IV. CERTIFICATE OF APPEALABILITY

This Court should grant an application for certificate of appealability only if the Petitioner makes "a substantial showing of the denial of a constitutional right." 28 U.S.C. § 2253(c)(2). To make such a showing "the petitioner must demonstrate that reasonable jurists would find the district court's assessment of the constitutional claims debatable or wrong." Slack v. McDaniel, 529 U.S. 473, 484 (2000); see also Lamarca v. Sec'y, Dep't of Corr., 568 F.3d 929, 934 (11th Cir. 2009). When a district court dismisses a federal habeas petition on procedural grounds without reaching the underlying constitutional claim, a certificate of appealability should issue only when a petitioner shows "that jurists of reason would find it debatable whether the petition states a valid claim of the denial of a constitutional right and that jurists of reason would find it debatable whether the district court was correct in its procedural ruling." Id.; Lamarca, 568 F.3d at 934. However, a prisoner need not show that the appeal will succeed. Miller-El v. Cockrell, 537 U.S. 322, 337 (2003).

Petitioner has not demonstrated that reasonable jurists would find the district court's assessment of the constitutional claims debatable or wrong. Moreover, Petitioner cannot show that jurists of reason would find this Court's procedural rulings debatable. Petitioner has failed to make a substantial showing of the denial of a constitutional right. Thus, the Court will deny Petitioner a certificate of appealability.

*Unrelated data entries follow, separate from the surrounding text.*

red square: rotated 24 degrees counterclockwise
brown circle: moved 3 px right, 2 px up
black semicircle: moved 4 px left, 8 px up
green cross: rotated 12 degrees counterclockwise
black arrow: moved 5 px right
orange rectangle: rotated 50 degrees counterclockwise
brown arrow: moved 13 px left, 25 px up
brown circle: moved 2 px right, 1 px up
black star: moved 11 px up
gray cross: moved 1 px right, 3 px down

For the foregoing reasons, it is ORDERED AND ADJUDGED as follows:

1. The Petition for Writ of Habeas Corpus (Doc. 1) filed by Michael T. Jones is DENIED, and this case is DISMISSED WITH PREJUDICE.

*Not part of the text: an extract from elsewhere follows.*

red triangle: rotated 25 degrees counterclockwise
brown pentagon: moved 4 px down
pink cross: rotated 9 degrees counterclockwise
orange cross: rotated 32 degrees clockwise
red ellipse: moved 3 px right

2. Petitioner is DENIED a Certificate of Appealability.

3. The Clerk of the Court is directed to enter judgment accordingly and close this case.

DONE AND ORDERED.

FootNotes


1. In Lockhart v. Fretwell, 506 U.S. 364, 372 (1993), the Supreme Court of the United States clarified that the prejudice prong of the test does not focus solely on mere outcome determination; rather, to establish prejudice, a criminal defendant must show that counsel's deficient representation rendered the result of the trial fundamentally unfair or unreliable.